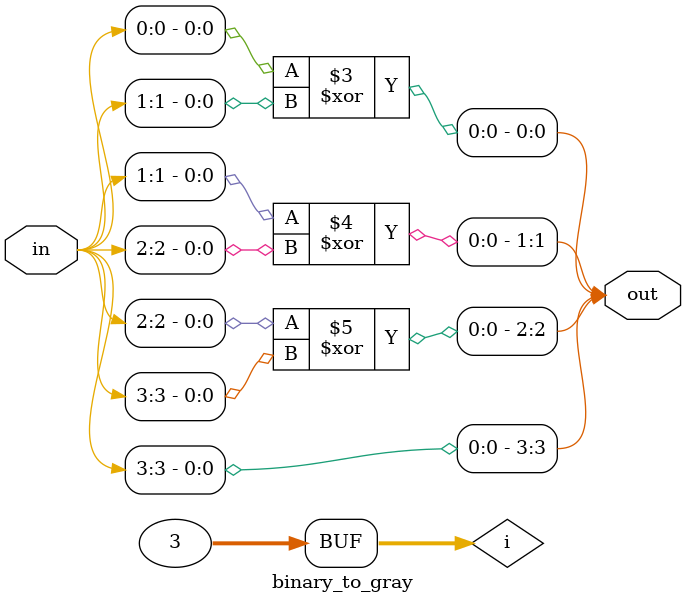
<source format=v>
`timescale 1ns / 1ps


module binary_to_gray #(parameter len = 4)(
    input [len-1:0] in,
    output reg [len-1:0] out
    );
    
    integer i;
    
    always @(in) begin
        
        out[len-1] = in[len-1];
        for (i=0;i<len-1;i=i+1) begin
            out[i] = in[i]^in[i+1];
        end
        
    end
    
endmodule

</source>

◇ ◇ ◇ ◇ ◇

■ TASK REQUIREMENTS
Make an exact copy of every entry above, but keep the pictures out of it.

■ ANSWER FOR THIS EXERCISE
<source format=v>
`timescale 1ns / 1ps


module binary_to_gray #(parameter len = 4)(
    input [len-1:0] in,
    output reg [len-1:0] out
    );
    
    integer i;
    
    always @(in) begin
        
        out[len-1] = in[len-1];
        for (i=0;i<len-1;i=i+1) begin
            out[i] = in[i]^in[i+1];
        end
        
    end
    
endmodule

</source>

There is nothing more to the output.